JAKARTA, KOMPAS.com
- Nasib naas menimpa M Rivky Arbianto. Pemuda 24 tahun itu nekat mengakhiri
hidupnya dengan gantung diri di ruangan dapur rumahnya. Diduga kuat, aksi
nekatnya tersebut dilakukan akibat tekanan hidup yang berat karena sakit
paru-parunya yang tak kunjung sembuh.
Petugas piket SPK
Polsektro Duren Sawit, Aiptu Zainal mengungkapkan, korban gantung diri di
ruangan dapur rumahnya, Jalan Komplek Guru RT 13 RW 04 Nomor 13, Klender,
Jakarta Timur. Korban ditemukan pukul 00.00 WIB.
"Korban ini nekat
dengan mengantungkan diri menggunakan kabel setrikaan di dapur rumahnya.
Keluarga yang pertama menemukan lapor. Kami langsung datang dan melakukan
identifikasi," ujarnya saat dihubungi wartawan, Selasa (31/7/2012).
Zainal mengatakan,
berdasarkan keterangan yang dihimpun dari pihak keluarga, korban nekat
mengakhiri hidupnya lantaran sakit kronis pada paru-parunya yang tak kunjung
sembuh. Korban juga pernah mengancam akan bunuh diri kepada pihak keluarga.
"Korban sudah
sakit paru-paru sejak satu tahun lalu. Minggu lalu korban juga baru selesai
dirawat dari rumah sakit," lanjutnya.
Pihak kepolisian
memastikan, musibah tersebut murni gantung diri. Pasalnya, pihak kepolisian
juga tak menemukan tanda-tanda penganiayaan. Oleh sebab itu, pihak keluarga pun
enggan mengotopsi korban dan memilih memakamkan korban sendiri
Kita dapat
menganalisis kasus bunuh diri tersebut ke dalam empat tipe bunuh diri yang di
kemukakan oleh Durkheim,
1. Bunuh diri Egoistis, suatu
tindakan bunuh diri yang dilakukan oleh seseorang, karena merasa kepentingannya
sendiri lebih besar daripada kepentingan kesatuan sosialnya. Ada faktor paksaan
sosial dalam diri individu untuk melakukan bunuh diri, di mana individu menganggap
bunuh diri adalah jalan lepas dari paksaan sosial. Disini individu merasa
sendirian, memiliki hidup yang malang dan merasa beban hidupnya terlalu berat
(permasalahan diri), misalnya saja patah hati.
2. Bunuh diri Altruistis,
terjadi ketika integrasi sosial yang sangat kuat, dimana dapat dikatakan
individu terpaksa melakukan bunuh diri. Ada keyakinan akan kehidupan yang lebih
baik nantinya, keyakinan perorangan tapi dilakukan secara bersama-sama karena memiliki
paham yang sama, satu keyakinan dan ada yang diperjuangkan. Misalnya, bunuh
diri di Jepang (Harakiri).
3.
Bunuh diri Anomic, tidak
memiliki pegangan hidup. Terjadi ketika kekuatan regulasi masyarakat terganggu.
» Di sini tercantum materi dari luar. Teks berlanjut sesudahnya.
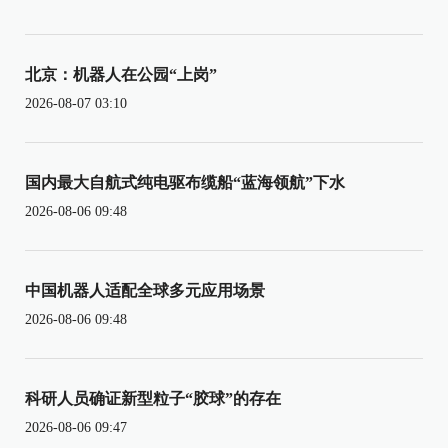
北京：机器人在公园“上岗”
2026-08-07 03:10
国内最大自航式纯电驱布缆船“蓝海领航”下水
2026-08-06 09:48
中国机器人适配全球多元应用场景
2026-08-06 09:48
科研人员确证新型粒子“胶球”的存在
2026-08-06 09:47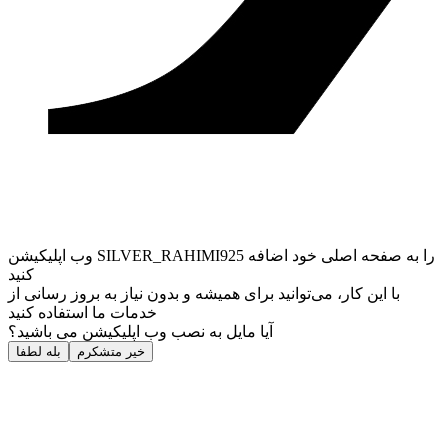
وب ‌اپلیکیشن SILVER_RAHIMI925 را به صفحه اصلی خود اضافه
کنید
با این کار، می‌توانید برای همیشه و بدون نیاز به بروز ‌رسانی از
خدمات ما استفاده کنید
آیا مایل به نصب وب اپلیکیشن می باشید؟
خیر متشکرم
بله لطفا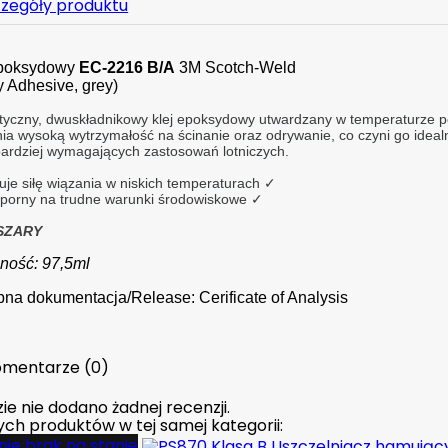
zegóły produktu
epoksydowy
EC-2216 B/A
3M Scotch-Weld
 Adhesive, grey)
styczny, dwuskładnikowy klej epoksydowy utwardzany w temperaturze p
ia wysoką wytrzymałość na ścinanie oraz odrywanie, co czyni go idea
bardziej wymagających zastosowań lotniczych. 
je siłę wiązania w niskich temperaturach ✓
dporny na trudne warunki środowiskowe ✓
SZARY
ność: 97,5ml
na dokumentacja/Release: Cerificate of Analysis
mentarze (0)
ie nie dodano żadnej recenzji.
nych produktów w tej samej kategorii:
ie brak na stanie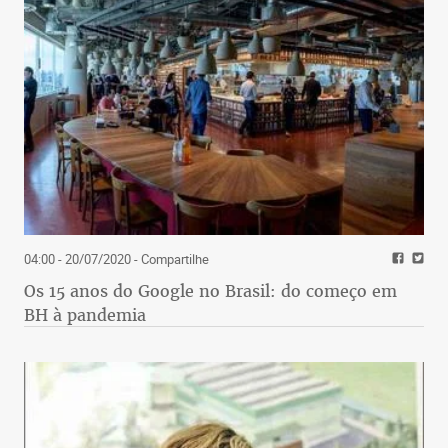
04:00 - 20/07/2020
- Compartilhe
Os 15 anos do Google no Brasil: do começo em
BH à pandemia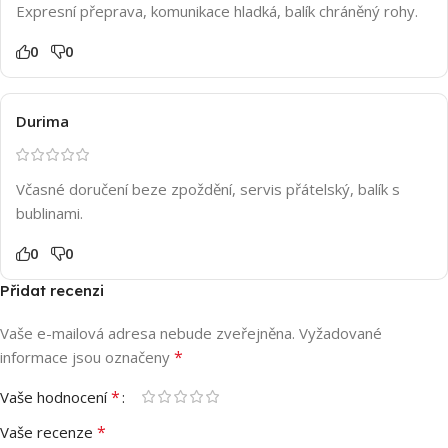
Expresní přeprava, komunikace hladká, balík chráněný rohy.
0
0
Durima
Včasné doručení beze zpoždění, servis přátelský, balík s
bublinami.
0
0
Přidat recenzi
Vaše e-mailová adresa nebude zveřejněna.
Vyžadované
*
informace jsou označeny
*
Vaše hodnocení
*
Vaše recenze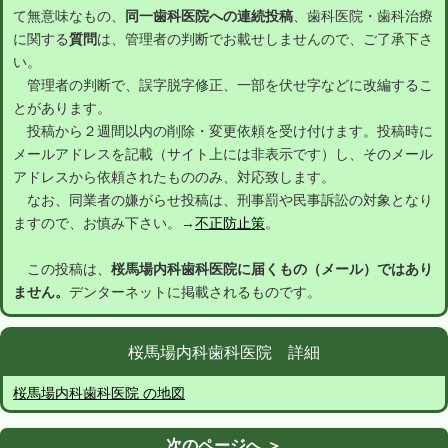
て無意味なもの、
同一歯科医院への連続投稿
、歯科医院・歯科治療
に関する
質問
は、管理者の判断でお載せしませんので、ご了承下さ
い。
管理者の判断で、誤字脱字修正、一部を伏せ字などに改編するこ
とがあります。
投稿から２週間以内の削除・変更依頼を受け付けます。投稿時に
メールアドレスを記載（サイト上には非表示です）し、そのメール
アドレスから依頼されたもののみ、対応致します。
なお、同業者の嫌がらせ投稿は、刑事罰や民事訴訟の対象となり
ますので、お慎み下さい。→
不正防止策
。
この投稿は、
桜馬場内科歯科医院に届くもの（メール）ではあり
ません。
デンターネットに掲載されるものです。
桜馬場内科歯科医院 詳細
桜馬場内科歯科医院 の地図
次のページへ ＞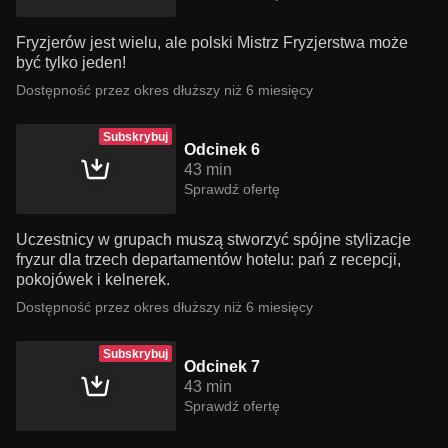
Fryzjerów jest wielu, ale polski Mistrz Fryzjerstwa może
być tylko jeden!
Dostępność przez okres dłuższy niż 6 miesięcy
Subskrybuj
Odcinek 6
43 min
Sprawdź ofertę
Uczestnicy w grupach muszą stworzyć spójne stylizacje
fryzur dla trzech departamentów hotelu: pań z recepcji,
pokojówek i kelnerek.
Dostępność przez okres dłuższy niż 6 miesięcy
Subskrybuj
Odcinek 7
43 min
Sprawdź ofertę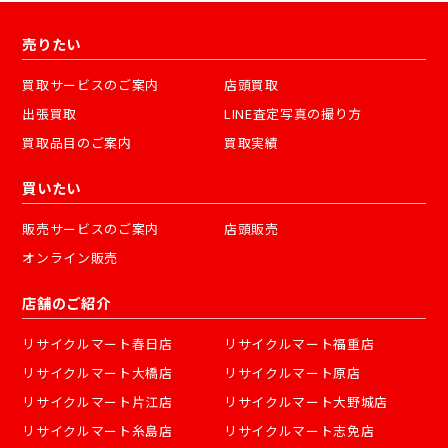
売りたい
買取サービスのご案内
店頭買取
出張買取
LINE査定写真の撮り方
買取品目のご案内
買取実績
買いたい
販売サービスのご案内
店頭販売
オンライン販売
店舗のご紹介
リサイクルマート春日店
リサイクルマート福重店
リサイクルマート大橋店
リサイクルマート原店
リサイクルマート片江店
リサイクルマート大野城店
リサイクルマート糸島店
リサイクルマート志免店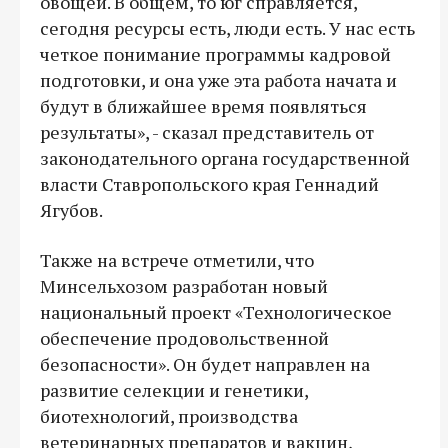
овощей. В общем, то юг справляется,
сегодня ресурсы есть, люди есть. У нас есть
четкое понимание программы кадровой
подготовки, и она уже эта работа начата и
будут в ближайшее время появляться
результаты», - сказал представитель от
законодательного органа государственной
власти Ставропольского края Геннадий
Ягубов.
Также на встрече отметили, что
Минсельхозом разработан новый
национальный проект «Технологическое
обеспечение продовольственной
безопасности». Он будет направлен на
развитие селекции и генетики,
биотехнологий, производства
ветеринарных препаратов и вакцин,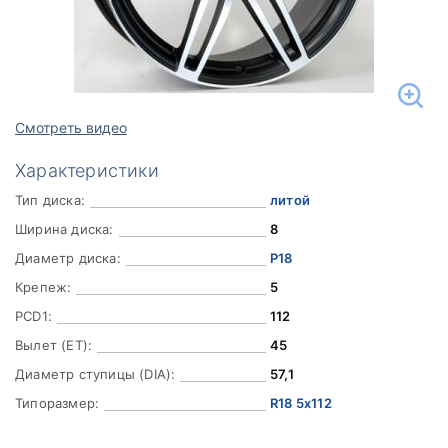
Смотреть видео
Характеристики
Тип диска:
литой
Ширина диска:
8
Диаметр диска:
Р18
Крепеж:
5
PCD1:
112
Вылет (ET):
45
Диаметр ступицы (DIA):
57,1
Типоразмер:
R18 5x112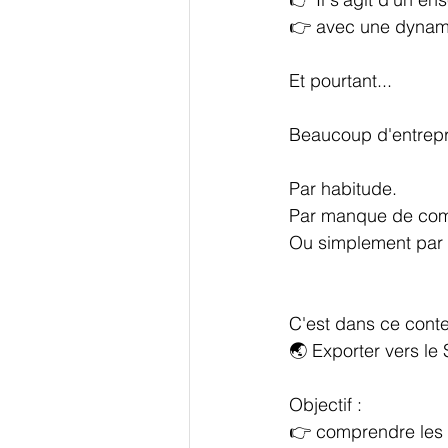
👉 avec une dynami
Et pourtant...
Beaucoup d'entrepri
Par habitude.
Par manque de com
Ou simplement par
C'est dans ce conte
🌏 Exporter vers le
Objectif :
👉 comprendre les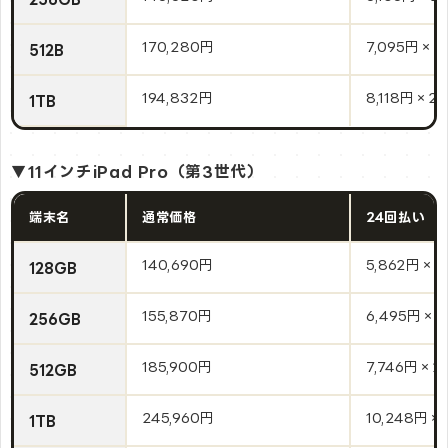
170,280円
7,095円×2
512B
194,832円
8,118円×2
1TB
▼11インチiPad Pro（第3世代）
端末名
通常価格
24回払い
140,690円
5,862円×2
128GB
155,870円
6,495円×2
256GB
185,900円
7,746円×2
512GB
245,960円
10,248円×
1TB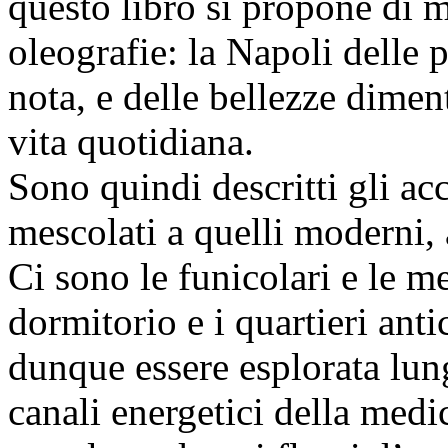
questo libro si propone di m
oleografie: la Napoli delle 
nota, e delle bellezze dimen
vita quotidiana.
Sono quindi descritti gli acc
mescolati a quelli moderni, a
Ci sono le funicolari e le me
dormitorio e i quartieri ant
dunque essere esplorata lung
canali energetici della med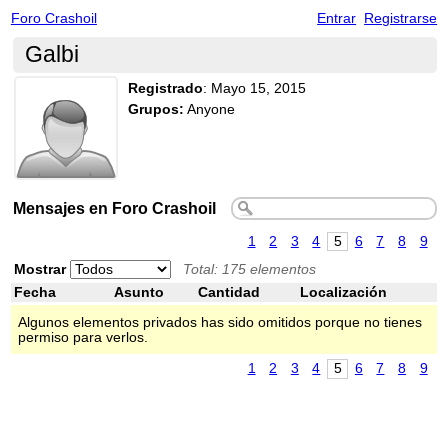
Foro Crashoil
Entrar
Registrarse
Galbi
Registrado
:
Mayo 15, 2015
Grupos:
Anyone
Mensajes en Foro Crashoil
1
2
3
4
5
6
7
8
9
Mostrar
Total: 175 elementos
Fecha
Asunto
Cantidad
Localización
Algunos elementos privados has sido omitidos porque no tienes
permiso para verlos.
1
2
3
4
5
6
7
8
9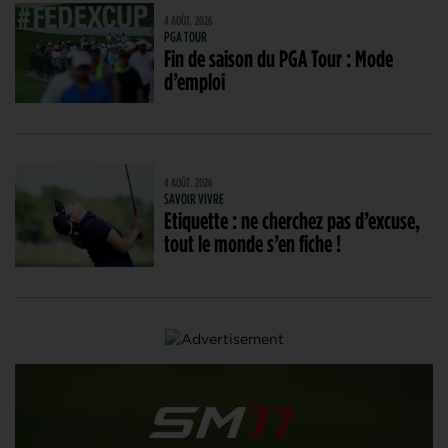
4 AOÛT. 2026
PGA TOUR
Fin de saison du PGA Tour : Mode
d’emploi
4 AOÛT. 2026
SAVOIR VIVRE
Etiquette : ne cherchez pas d’excuse,
tout le monde s’en fiche !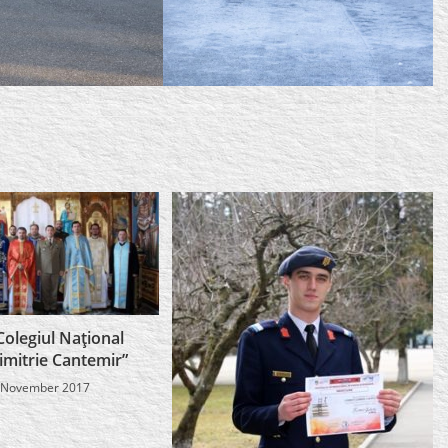
 Colegiul Naţional
Dimitrie Cantemir”
 November 2017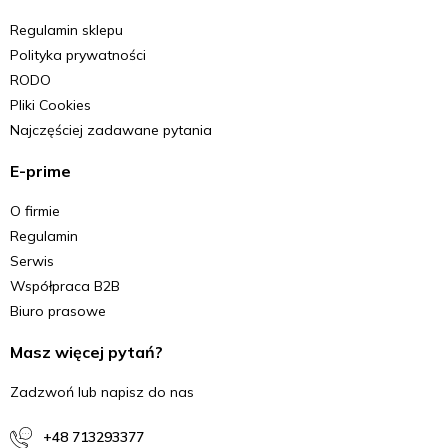
Regulamin sklepu
Polityka prywatności
RODO
Pliki Cookies
Najczęściej zadawane pytania
E-prime
O firmie
Regulamin
Serwis
Współpraca B2B
Biuro prasowe
Masz więcej pytań?
Zadzwoń lub napisz do nas
+48 713293377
Gangguan tersebut akan membuat individu merasa tidak puas karena lemahnya control
terhadap nafsu mereka. Bunuh diri ini terjadi ketika menempatkan orang dalam
situasi norma lama tidak berlaku lagi, sementara norma baru belum di terima
seutuhnya. Misalnya saja, bunuh diri dalam situasi depresi ekonomi sperti
pabrik yang tutup sehingga banyak tenaga kerja yang kehilangan pekerjaannya.
4. Bunuh diri Fatalistis,
terjadi ketika regulasi meningkat. Durkheim menggambarkan seseorang yang mau
melakuakn bunuh diri ini seperti seseorang yang masa depannya telah tertutup
nafsu yang tertahan oleh disiplin yang menindas, misalnya perbudakan.
Bunuh diri yang
terjadi pada kasus tersebut disebabkan karena faktor dari dalam diri sendiri
dan termasuk tipe bunuh diri egoistis. Dimana ia merasa sudah tidak berarti
lagi untuk hidup, tidak dapat menanggung beban penyakit yang di deritanya,
sehingga ia beranggapan bahwa bunuh diri lebih baik daripada harus hidup dengan
penyakit yang tak kunjung sembuh. Dia merasa bahwa hidupnya sangat malang, dan
tidak memiliki arti bagi orang lain.
Sumber : Siahaan M.
Hotman. 1986. Pengantar ke Arah Sejarah
dan Teori Sosiologi. Jakarta : Erlangga.